The emotional benefits of looking youthful are just as important as the personal and professional ones. Splurging on a cosmetic purchase or procedure delivers fast and immediate gratification, despite the economic impact. “We see people making economically irrational decisions to lift their mood,” Jaime Cassavechia of the entertainment PR firm Susan Blond Inc. told Forbes Magazine.

Despite cutting back on pedicures and making other bottom-line-focused sacrifices in her own beauty regime, Cassavechia admits that she herself still indulges in the occasional splurge. “I did splurge on a MAC lipstick and gloss at Henri Bendel,” she told Forbes, “but in my business you have to feel confident and look fabulous.”

It’s a phenomenon some call “The Lipstick Effect” 

The Lipstick Effect

The Lipstick Effect traces its origins back to the 1930’s and America’s Great Depression. It says, in essence:

“…when facing an economic crisis consumers will be more willing to buy less costly luxury goods.  Instead of buying expensive fur coats, for example, people will buy expensive lipstick.”  Wikipedia

Cosmetics offer immediate gratification and a brush with luxury, yet are available at an accessible price. In the book The Over-Spent Americans, author Juliet Shore notes that during hard times, consumer’s purchase higher-priced, more prestigious and branded lipsticks, notably Chanel. This is in contrast to less visible beauty products, such as foundation, which are applied in the privacy of a woman’s bathroom.

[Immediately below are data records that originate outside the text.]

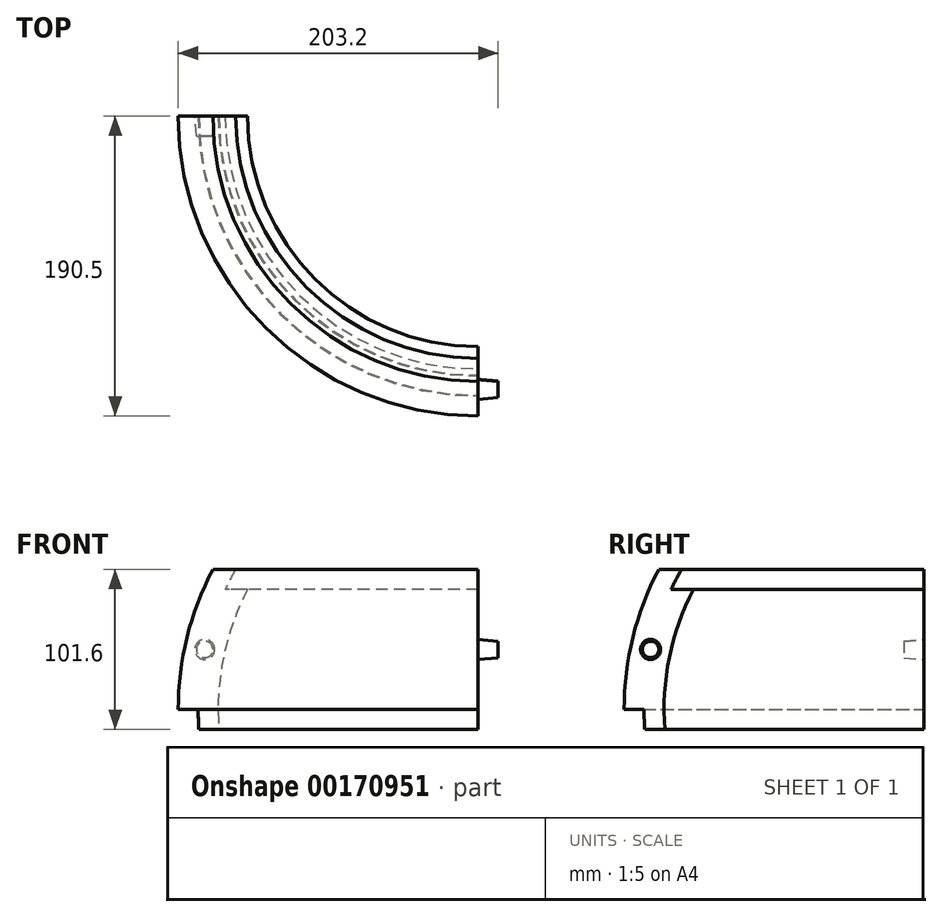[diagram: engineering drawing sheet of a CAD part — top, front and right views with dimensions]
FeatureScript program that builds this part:
annotation { "Feature Type Name" : "Feature", "Feature Type Description" : "" }
export const myFeature = defineFeature(function(context is Context, id is Id, definition is map)
    precondition{}
    {
        {
            var Q0;
            Q0=qCreatedBy(makeId("Front.planeOp"),FACE);
            var sketch = newSketch(context, id + "F0", { "sketchPlane" : qUnion([Q0])});
            skArc(sketch, "E0", {"start": v(-177.8, 0) * mm, "mid": v(-177.69, -6.35) * mm, "end": v(-177.35, -12.7) * mm});
            skLineSegment(sketch, "E1", {"start": v(0, 0) * mm, "end": v(-164.94, 0) * mm});
            skLineSegment(sketch, "E2", {"start": v(0, 0) * mm, "end": v(0, 76.2) * mm});
            skLineSegment(sketch, "E3", {"start": v(0, 76.2) * mm, "end": v(-160.64, 76.2) * mm});
            skLineSegment(sketch, "E4", {"start": v(-177.35, -12.7) * mm, "end": v(-164.61, -12.7) * mm});
            skArc(sketch, "E5", {"start": v(-160.64, 76.2) * mm, "mid": v(-157.44, 82.62) * mm, "end": v(-153.98, 88.9) * mm});
            skArc(sketch, "E6", {"start": v(-146.46, 76.2) * mm, "mid": v(-160.37, 39.22) * mm, "end": v(-165.1, 0) * mm});
            skLineSegment(sketch, "E7", {"start": v(-168.48, 88.9) * mm, "end": v(-153.98, 88.9) * mm});
            skLineSegment(sketch, "E8", {"start": v(-190.5, 0) * mm, "end": v(-177.8, 0) * mm});
            skArc(sketch, "E9", {"start": v(-165.1, 0) * mm, "mid": v(-164.98, -6.35) * mm, "end": v(-164.61, -12.7) * mm});
            skArc(sketch, "E10", {"start": v(-168.48, 88.9) * mm, "mid": v(-184.91, 45.8) * mm, "end": v(-190.5, 0) * mm});
            skSolve(sketch);
        }
        {
            var Q0;
            Q0=makeQuery(id+"F0.imprint","IMPRINT",FACE,{"disambiguationData":[TD([[makeQuery(id+"F0.imprint","IMPRINT",EDGE,{"derivedFrom":sQuery(id+"F0.wireOp",EDGE,"24J7LYrZ-RmTN-yFvY-N0UW-cn8gKOAgywqT")}),1.0]])]});
            var Q1;
            {var subQ1=sQuery(id+"F0.wireOp",EDGE,"E4");Q1=makeQuery(id+"F0.imprint","IMPRINT",FACE,{"disambiguationData":[TD([[makeQuery(id+"F0.imprint","IMPRINT",EDGE,{"derivedFrom":subQ1}),1.0]])]});}
            var Q2;
            Q2=sQuery(id+"F0.wireOp",EDGE,"E2");
            revolve(context, id + "F1", {"entities" : qUnion([Q0, Q1]), "axis" : qUnion([Q2]), "revolveType" : RevolveType.ONE_DIRECTION, "angle" : 90 * degree});
        }
        {
            var Q0;
            Q0=makeQuery(id+"F1.opRevolve","CAP_FACE",FACE,{"disambiguationData":[OSD([sQuery(id+"F0.wireOp",EDGE,"24J7LYrZ-RmTN-yFvY-N0UW-cn8gKOAgywqT"),sQuery(id+"F0.wireOp",EDGE,"xZ2l576y-JX5H-KU4O-jUDl-Rg5LnOSOjPA1"),sQuery(id+"F0.wireOp",EDGE,"E0"),sQuery(id+"F0.wireOp",EDGE,"E3"),sQuery(id+"F0.wireOp",EDGE,"n9Q5tiiF-cuQS-Ukv3-NaMv-KYLlYyfww3zF"),sQuery(id+"F0.wireOp",EDGE,"cXlwOLml-Ehmb-zVbi-vxee-qQtvkCD6g39N"),sQuery(id+"F0.wireOp",EDGE,"c22e73c3-7947-4e30-93bc-40cce4e0cdef"),sQuery(id+"F0.wireOp",EDGE,"953ffe04-444b-4359-8813-72619d9c4354"),sQuery(id+"F0.wireOp",EDGE,"833ff920-3a7d-46b1-9ab8-237b4e480b96")])],"isStart":false});
            var sketch = newSketch(context, id + "F2", { "sketchPlane" : qUnion([Q0])});
            skCircle(sketch, "E11", {"center": v(-173.67, 38.1) * mm, "radius": 6.35 * mm});
            skSolve(sketch);
        }
        {
            var Q0;
            Q0=makeQuery(id+"F2.imprint","IMPRINT",FACE,{"disambiguationData":[TD([[makeQuery(id+"F2.imprint","IMPRINT",EDGE,{"derivedFrom":sQuery(id+"F2.wireOp",EDGE,"E11")}),1.0]])]});
            var Q1;
            Q1=sQuery(id+"F2.wireOp",EDGE,"E11");
            extrude(context, id + "F3", {"entities" : qUnion([Q0]), "operationType" : NewBodyOperationType.ADD, "surfaceEntities" : qUnion([Q1]), "depth" : 12.7 * mm, "hasDraft" : true, "draftAngle" : 5 * degree, "draftPullDirection" : true});
        }
        {
            var Q0;
            Q0=makeQuery(id+"F1.opRevolve","CAP_FACE",FACE,{"disambiguationData":[OSD([sQuery(id+"F0.wireOp",EDGE,"24J7LYrZ-RmTN-yFvY-N0UW-cn8gKOAgywqT"),sQuery(id+"F0.wireOp",EDGE,"E0"),sQuery(id+"F0.wireOp",EDGE,"E3"),sQuery(id+"F0.wireOp",EDGE,"833ff920-3a7d-46b1-9ab8-237b4e480b96"),sQuery(id+"F0.wireOp",EDGE,"E4"),sQuery(id+"F0.wireOp",EDGE,"E5"),sQuery(id+"F0.wireOp",EDGE,"E6"),sQuery(id+"F0.wireOp",EDGE,"E7"),sQuery(id+"F0.wireOp",EDGE,"E8"),sQuery(id+"F0.wireOp",EDGE,"E9")])],"isStart":true});
            var sketch = newSketch(context, id + "F4", { "sketchPlane" : qUnion([Q0])});
            skCircle(sketch, "E12", {"center": v(173.67, 38.1) * mm, "radius": 6.35 * mm});
            skSolve(sketch);
        }
        {
            var Q0;
            Q0=makeQuery(id+"F4.imprint","IMPRINT",FACE,{"disambiguationData":[TD([[makeQuery(id+"F4.imprint","IMPRINT",EDGE,{"derivedFrom":sQuery(id+"F4.wireOp",EDGE,"E12")}),1.0]])]});
            var Q1;
            Q1=sQuery(id+"F4.wireOp",EDGE,"E12");
            extrude(context, id + "F5", {"entities" : qUnion([Q0]), "operationType" : NewBodyOperationType.REMOVE, "surfaceEntities" : qUnion([Q1]), "oppositeDirection" : true, "depth" : 12.7 * mm, "hasDraft" : true, "draftAngle" : 5 * degree, "draftPullDirection" : true});
        }
    });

Traditional Not Trendy Drives Sales

As for bigger-ticket items like in-office cosmetic treatments and procedures, money-conscious consumers are choosing traditional over trendy. Instead of flocking to the “it” treatment of the moment – plasma facials, goldfish pedicures, bat guano peels – Australian women are staying with traditional cosmetic enhancement procedures, including breast augmentation, laser facial rejuvenation, face lifts, and other doctor-assisted procedures.

These procedures provide excellent outcomes and lasting benefits, making the cost well worth the reward.

On the other hand, it may just be that women love lipstick. In 2009, The Economist reported that data collected by the market research group Kline & Company showed lipstick sales sometimes increase during times of economic distress, but have also been known to grow during periods of prosperity. In other words, there is no clear correlation.